What needs to be done: For every row below, print its edit settings line for line, without changing a single character.

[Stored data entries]
»»
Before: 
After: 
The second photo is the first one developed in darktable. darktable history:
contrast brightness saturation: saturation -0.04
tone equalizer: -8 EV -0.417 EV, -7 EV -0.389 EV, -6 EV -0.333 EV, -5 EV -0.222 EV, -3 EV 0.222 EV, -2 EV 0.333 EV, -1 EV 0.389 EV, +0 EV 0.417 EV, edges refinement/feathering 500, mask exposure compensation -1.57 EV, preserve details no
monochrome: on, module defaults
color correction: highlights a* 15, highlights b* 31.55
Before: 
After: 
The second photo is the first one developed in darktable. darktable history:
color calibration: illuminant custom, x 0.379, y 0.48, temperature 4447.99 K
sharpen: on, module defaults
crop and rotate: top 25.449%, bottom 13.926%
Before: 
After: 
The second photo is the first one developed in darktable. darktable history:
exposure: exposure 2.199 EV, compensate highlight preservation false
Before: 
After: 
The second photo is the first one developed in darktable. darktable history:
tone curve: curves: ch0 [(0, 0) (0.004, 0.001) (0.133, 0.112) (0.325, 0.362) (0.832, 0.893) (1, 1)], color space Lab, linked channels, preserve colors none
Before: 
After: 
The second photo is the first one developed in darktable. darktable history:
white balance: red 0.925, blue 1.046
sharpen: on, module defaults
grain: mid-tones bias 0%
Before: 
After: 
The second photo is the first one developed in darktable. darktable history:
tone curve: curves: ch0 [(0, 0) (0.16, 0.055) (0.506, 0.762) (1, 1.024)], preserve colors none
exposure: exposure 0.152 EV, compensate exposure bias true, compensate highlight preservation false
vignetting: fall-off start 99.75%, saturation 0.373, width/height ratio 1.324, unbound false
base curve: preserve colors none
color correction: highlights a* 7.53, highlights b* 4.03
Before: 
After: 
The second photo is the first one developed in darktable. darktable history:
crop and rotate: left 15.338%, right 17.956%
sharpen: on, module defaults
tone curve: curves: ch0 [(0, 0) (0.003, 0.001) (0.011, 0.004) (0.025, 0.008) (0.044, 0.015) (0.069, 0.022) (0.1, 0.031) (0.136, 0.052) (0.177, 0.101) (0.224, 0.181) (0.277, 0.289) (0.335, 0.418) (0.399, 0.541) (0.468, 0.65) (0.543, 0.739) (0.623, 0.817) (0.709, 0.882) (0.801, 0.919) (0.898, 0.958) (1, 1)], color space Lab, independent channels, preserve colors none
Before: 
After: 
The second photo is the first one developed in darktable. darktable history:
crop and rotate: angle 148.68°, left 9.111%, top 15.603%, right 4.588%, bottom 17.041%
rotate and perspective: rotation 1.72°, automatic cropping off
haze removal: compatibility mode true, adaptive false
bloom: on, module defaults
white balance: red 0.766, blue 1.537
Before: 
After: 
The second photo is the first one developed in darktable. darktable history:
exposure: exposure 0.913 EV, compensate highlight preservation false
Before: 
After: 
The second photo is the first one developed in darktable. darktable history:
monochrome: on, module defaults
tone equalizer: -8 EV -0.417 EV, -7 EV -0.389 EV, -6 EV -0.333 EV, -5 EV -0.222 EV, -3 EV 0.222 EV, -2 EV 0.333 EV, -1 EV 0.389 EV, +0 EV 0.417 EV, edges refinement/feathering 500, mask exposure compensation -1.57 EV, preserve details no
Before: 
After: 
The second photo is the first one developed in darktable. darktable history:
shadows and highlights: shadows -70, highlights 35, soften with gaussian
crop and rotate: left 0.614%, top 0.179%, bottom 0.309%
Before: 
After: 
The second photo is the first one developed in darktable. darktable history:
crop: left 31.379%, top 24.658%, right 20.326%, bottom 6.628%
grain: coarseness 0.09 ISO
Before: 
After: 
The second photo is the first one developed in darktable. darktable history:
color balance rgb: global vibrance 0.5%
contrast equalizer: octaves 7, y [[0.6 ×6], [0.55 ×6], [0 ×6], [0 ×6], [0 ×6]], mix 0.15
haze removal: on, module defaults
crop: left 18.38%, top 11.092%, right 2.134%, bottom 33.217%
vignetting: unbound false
««
Output for this exercise:
Before: 
After: 
The second photo is the first one developed in darktable. darktable history:
contrast brightness saturation: saturation -0.04
tone equalizer: -8 EV -0.417 EV, -7 EV -0.389 EV, -6 EV -0.333 EV, -5 EV -0.222 EV, -3 EV 0.222 EV, -2 EV 0.333 EV, -1 EV 0.389 EV, +0 EV 0.417 EV, edges refinement/feathering 500, mask exposure compensation -1.57 EV, preserve details no
monochrome: on, module defaults
color correction: highlights a* 15, highlights b* 31.55
Before: 
After: 
The second photo is the first one developed in darktable. darktable history:
color calibration: illuminant custom, x 0.379, y 0.48, temperature 4447.99 K
sharpen: on, module defaults
crop and rotate: top 25.449%, bottom 13.926%
Before: 
After: 
The second photo is the first one developed in darktable. darktable history:
exposure: exposure 2.199 EV, compensate highlight preservation false
Before: 
After: 
The second photo is the first one developed in darktable. darktable history:
tone curve: curves: ch0 [(0, 0) (0.004, 0.001) (0.133, 0.112) (0.325, 0.362) (0.832, 0.893) (1, 1)], color space Lab, linked channels, preserve colors none
Before: 
After: 
The second photo is the first one developed in darktable. darktable history:
white balance: red 0.925, blue 1.046
sharpen: on, module defaults
grain: mid-tones bias 0%
Before: 
After: 
The second photo is the first one developed in darktable. darktable history:
tone curve: curves: ch0 [(0, 0) (0.16, 0.055) (0.506, 0.762) (1, 1.024)], preserve colors none
exposure: exposure 0.152 EV, compensate exposure bias true, compensate highlight preservation false
vignetting: fall-off start 99.75%, saturation 0.373, width/height ratio 1.324, unbound false
base curve: preserve colors none
color correction: highlights a* 7.53, highlights b* 4.03
Before: 
After: 
The second photo is the first one developed in darktable. darktable history:
crop and rotate: left 15.338%, right 17.956%
sharpen: on, module defaults
tone curve: curves: ch0 [(0, 0) (0.003, 0.001) (0.011, 0.004) (0.025, 0.008) (0.044, 0.015) (0.069, 0.022) (0.1, 0.031) (0.136, 0.052) (0.177, 0.101) (0.224, 0.181) (0.277, 0.289) (0.335, 0.418) (0.399, 0.541) (0.468, 0.65) (0.543, 0.739) (0.623, 0.817) (0.709, 0.882) (0.801, 0.919) (0.898, 0.958) (1, 1)], color space Lab, independent channels, preserve colors none
Before: 
After: 
The second photo is the first one developed in darktable. darktable history:
crop and rotate: angle 148.68°, left 9.111%, top 15.603%, right 4.588%, bottom 17.041%
rotate and perspective: rotation 1.72°, automatic cropping off
haze removal: compatibility mode true, adaptive false
bloom: on, module defaults
white balance: red 0.766, blue 1.537
Before: 
After: 
The second photo is the first one developed in darktable. darktable history:
exposure: exposure 0.913 EV, compensate highlight preservation false
Before: 
After: 
The second photo is the first one developed in darktable. darktable history:
monochrome: on, module defaults
tone equalizer: -8 EV -0.417 EV, -7 EV -0.389 EV, -6 EV -0.333 EV, -5 EV -0.222 EV, -3 EV 0.222 EV, -2 EV 0.333 EV, -1 EV 0.389 EV, +0 EV 0.417 EV, edges refinement/feathering 500, mask exposure compensation -1.57 EV, preserve details no
Before: 
After: 
The second photo is the first one developed in darktable. darktable history:
shadows and highlights: shadows -70, highlights 35, soften with gaussian
crop and rotate: left 0.614%, top 0.179%, bottom 0.309%
Before: 
After: 
The second photo is the first one developed in darktable. darktable history:
crop: left 31.379%, top 24.658%, right 20.326%, bottom 6.628%
grain: coarseness 0.09 ISO
Before: 
After: 
The second photo is the first one developed in darktable. darktable history:
color balance rgb: global vibrance 0.5%
contrast equalizer: octaves 7, y [[0.6 ×6], [0.55 ×6], [0 ×6], [0 ×6], [0 ×6]], mix 0.15
haze removal: on, module defaults
crop: left 18.38%, top 11.092%, right 2.134%, bottom 33.217%
vignetting: unbound false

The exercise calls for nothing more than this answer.